1. Microorganisms are the subject of the microbiological study that were first discovered by Antony van Leeuwenhoek (Totora, Funke, & Case, 2012). They are the microscopic organisms classified into single- or many-celled ones according to their structure. Among the most widely spread examples, one can find archaea, bacteria, and protozoa. Although there is a great amount of examples of the microorganisms’ negative influence on human life, some other situations can show how they can bring benefits to the economy being used in production of yoghurt from Lactobacillus acidophilus, sauerkraut through cabbage fermentation and many other products. Rhizobium spp is used in agriculture for its abilities to transform atmospheric nitrogen to ammonia, thus improving the growth of plants. Some other microorganisms are used to produce antibiotics or other medicines.
2. Taxonomy is “the science of classification of the living forms” (Totora et al., 2012). It is aimed at establishing the relations between groups and differentiating between them. Its history dated back to the Ancient Greece. The earliest history of the Western scientific taxonomy is associated with Aristotle, who has classified animals into with and without red blood ones (similarly to the distinction between vertebrates and invertebrates). Afterwards, vertebrates (with blood) were divided into live- and egg-bearing; and the invertebrates (without blood) comprised insects, crustacean, and mollusks. Since those times, the science was influenced by a number of scholars. Carl Linnaeus is considered to be the founder of the modern taxonomy.

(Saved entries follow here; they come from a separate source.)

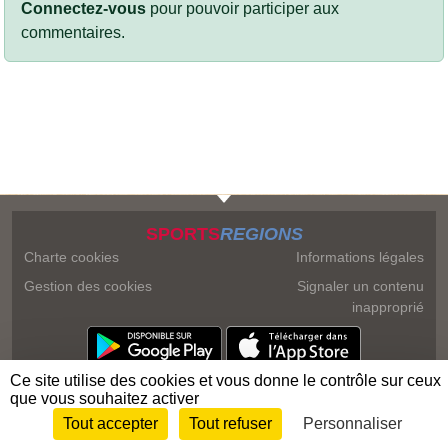
Connectez-vous
pour pouvoir participer aux
commentaires.
SPORTS
REGIONS
Charte cookies
Informations légales
Gestion des cookies
Signaler un contenu
inapproprié
Ce site utilise des cookies et vous donne le contrôle sur ceux
que vous souhaitez activer
Tout accepter
Tout refuser
Personnaliser
Envie de participer ?
Connexion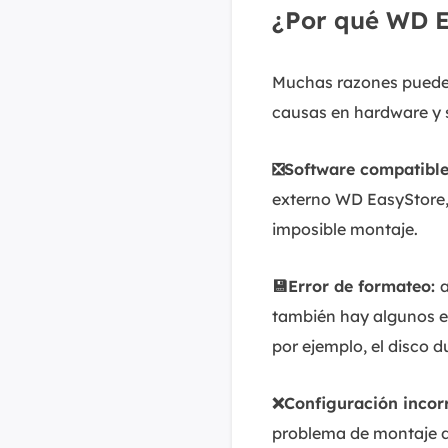
¿Por qué WD E
Muchas razones puede
causas en hardware y 
❎Software compatible
externo WD EasyStore
imposible montaje.
💾Error de formateo:
también hay algunos e
por ejemplo, el disco
❌Configuración incorr
problema de montaje de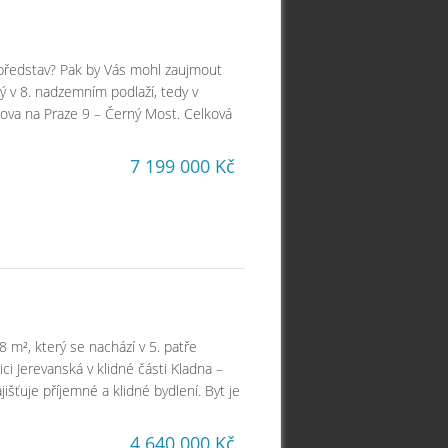
h představ? Pak by Vás mohl zaujmout
ý v 8. nadzemním podlaží, tedy v
rova na Praze 9 – Černý Most. Celková
7 199 000 Kč
 m², který se nachází v 5. patře
i Jerevanská v klidné části Kladna –
jišťuje příjemné a klidné bydlení. Byt je
4 640 000 Kč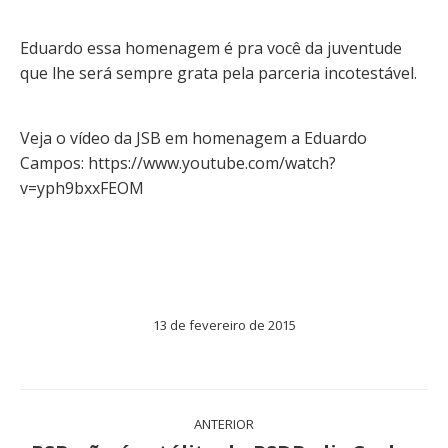
Eduardo essa homenagem é pra você da juventude
que lhe será sempre grata pela parceria incotestável.
Veja o vídeo da JSB em homenagem a Eduardo
Campos: https://www.youtube.com/watch?
v=yph9bxxFEOM
13 de fevereiro de 2015
Navegação
ANTERIOR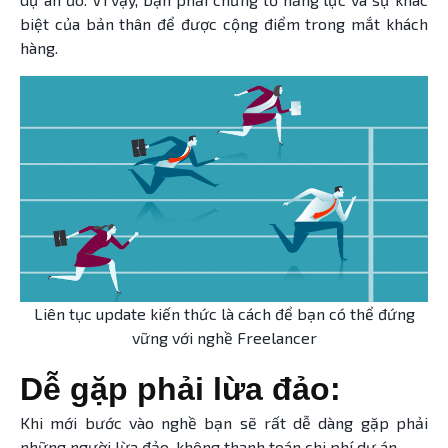
biệt của bản thân để được cộng điểm trong mắt khách
hàng.
Liên tục update kiến thức là cách để bạn có thể đứng
vững với nghề Freelancer
Dễ gặp phải lừa đảo:
Khi mới bước vào nghề bạn sẽ rất dễ dàng gặp phải
những người lừa đảo, không thanh toán chi phí dự án.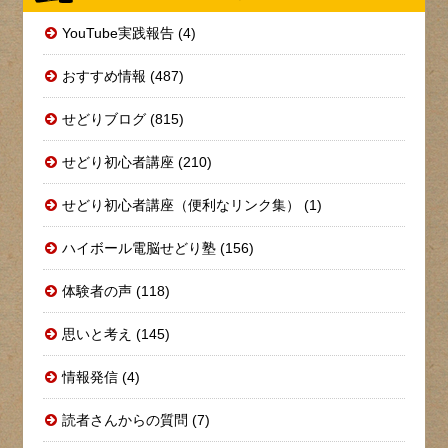
YouTube実践報告 (4)
おすすめ情報 (487)
せどりブログ (815)
せどり初心者講座 (210)
せどり初心者講座（便利なリンク集） (1)
ハイボール電脳せどり塾 (156)
体験者の声 (118)
思いと考え (145)
情報発信 (4)
読者さんからの質問 (7)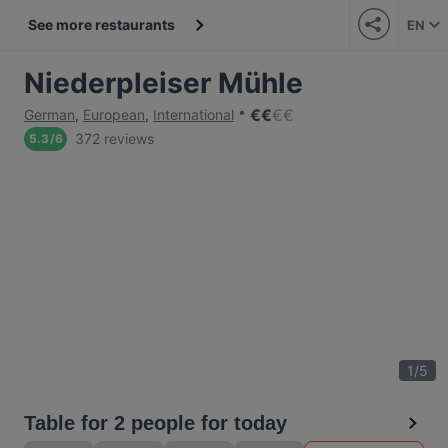
See more restaurants
EN
Niederpleiser Mühle
€
€
€
€
German
,
European
,
International
372 reviews
5.3
/
6
1
/
5
Table for 2 people for today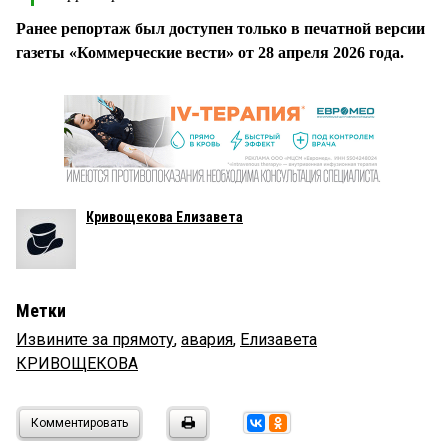
Ранее репортаж был доступен только в печатной версии
газеты «Коммерческие вести» от 28 апреля 2026 года.
Кривощекова Елизавета
Метки
Извините за прямоту
,
авария
,
Елизавета
КРИВОЩЕКОВА
Комментировать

3. Five kingdoms of living things comprise Protista (that can be divided into Eubacteria and Archeobacteria), Fungi, Plantae, Animalia, and Monera. Protista mostly covers the single-celled eukaryotes and is presented by protozoa, protophyta, slime and water molds, etc. Fungi is presented by yeasts, molds, and mushrooms. Plantae comprises all green and flowering plants. Animalia is represented by all developed animals including vertebrates, mollusks, arthropods, annelids, sponges, and jellyfishes. Monera is the kingdom of unicellular prokaryotic organisms.
4. The scientific name for an organism based on Binomial Naming System is constructed using two terms. The first one denotes genus and the second one refers to species. For instance, in Homo sapiens, Homo erectus or Canis familiaris, the first words present genus and the second ones – species. Therefore, genus and species can be defined as the taxonomic ranks in the binominal scientific nomenclature that come one after another.

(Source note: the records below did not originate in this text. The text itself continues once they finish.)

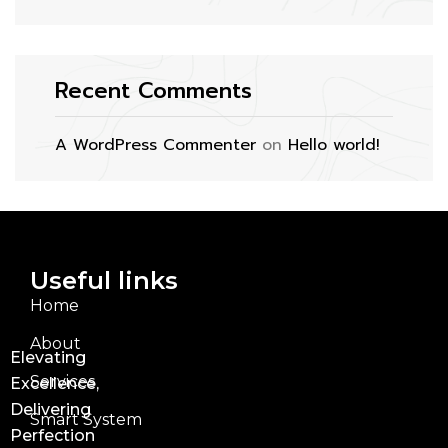
Recent Comments
A WordPress Commenter
on
Hello world!
Useful links
Home
About
Elevating
Services
Excellence,
Delivering
Smart System
Perfection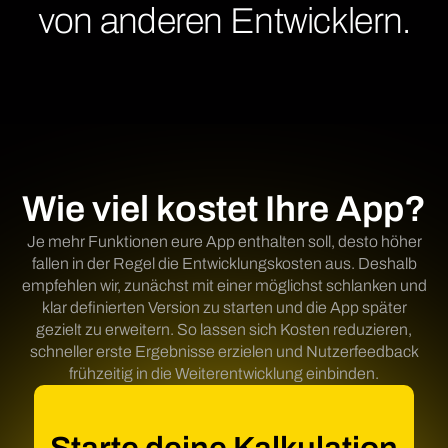
von anderen Entwicklern.
Wie viel kostet Ihre App?
Je mehr Funktionen eure App enthalten soll, desto höher
fallen in der Regel die Entwicklungskosten aus. Deshalb
empfehlen wir, zunächst mit einer möglichst schlanken und
klar definierten Version zu starten und die App später
gezielt zu erweitern. So lassen sich Kosten reduzieren,
schneller erste Ergebnisse erzielen und Nutzerfeedback
frühzeitig in die Weiterentwicklung einbinden.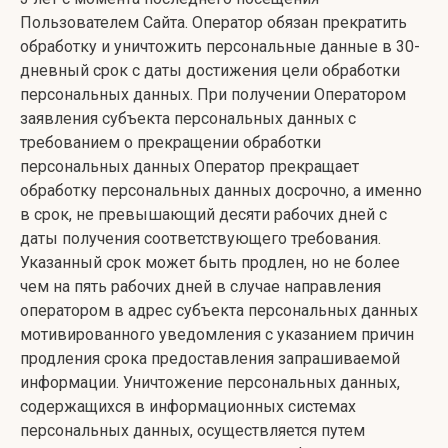
Пользователем Сайта. Оператор обязан прекратить
обработку и уничтожить персональные данные в 30-
дневный срок с даты достижения цели обработки
персональных данных. При получении Оператором
заявления субъекта персональных данных с
требованием о прекращении обработки
персональных данных Оператор прекращает
обработку персональных данных досрочно, а именно
в срок, не превышающий десяти рабочих дней с
даты получения соответствующего требования.
Указанный срок может быть продлен, но не более
чем на пять рабочих дней в случае направления
оператором в адрес субъекта персональных данных
мотивированного уведомления с указанием причин
продления срока предоставления запрашиваемой
информации. Уничтожение персональных данных,
содержащихся в информационных системах
персональных данных, осуществляется путем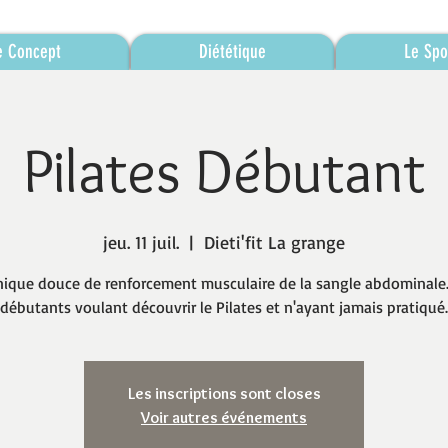
e Concept
Diététique
Le Spo
Pilates Débutant
jeu. 11 juil.
  |  
Dieti'fit La grange
ique douce de renforcement musculaire de la sangle abdominale
débutants voulant découvrir le Pilates et n'ayant jamais pratiqué.
Les inscriptions sont closes
Voir autres événements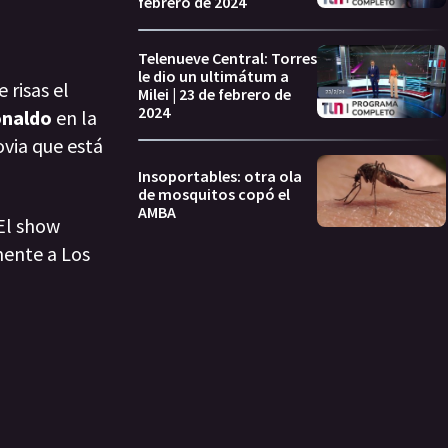
febrero de 2024
Telenueve Central: Torres
le dio un ultimátum a
 risas el
Milei | 23 de febrero de
2024
naldo
en la
ovia que está
Insoportables: otra ola
de mosquitos copó el
AMBA
El show
mente a Los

Cnidaria and Porifera are the phyla in which the organisms lack organs. An example of Phylum Cnidaria is Jellyfish, which is radially symmetrical. Examples of organisms in Phylum Porifera include sponges and they lack symmetry on all axes (Ludäscher, 2005).
Phyla that show cephalisation include: Platyhelminthes and Echinodermata.
Not all of them that have three germ layers. Organisms under Phylum Cnidaria have two germ layers, and organisms under Phylum Porifera do not have germ layers (Ludäscher, 2005).
The Phylum Arthropoda has more species as compared to other Phyla. The species under Phylum Arthropoda include insects, crustaceans, and arachnids. For instance, the grasshopper, spider, beetles, butterfly, shrimps, and crabs (Ludäscher, 2005).
There are two types of fish. They include the Cartilaginous or Chondrichthyes fishes and the bony or Osteichthyes fish. Cartilaginous or Chondrichthyes fishes, which are jawed and with paired nares, fins, two-chambered hearts, have scales, and the skeletons, are made of cartilage instead of bone. But they have bony teeth and do not have gill covers. Examples of fish under this group include sharks, skates, and rays. Another group is the bony fish also known as Osteichthyes. This group of fish is the most common. The bony fish have bony skeleton and gill covers (Hairston, 1994).
The monotremes, which are the egg-laying mammals, for instance the platypus. The Marsupials, which are the non-placental mammals, for instance the kangaroos. The marsupials have a pouch in which the young ones develop. The most advanced type of mammals is the placental mammals, for instance, the human beings. The young ones of the placental animals develop inside the placenta to a comparatively advanced stage (Gittleman, 2008).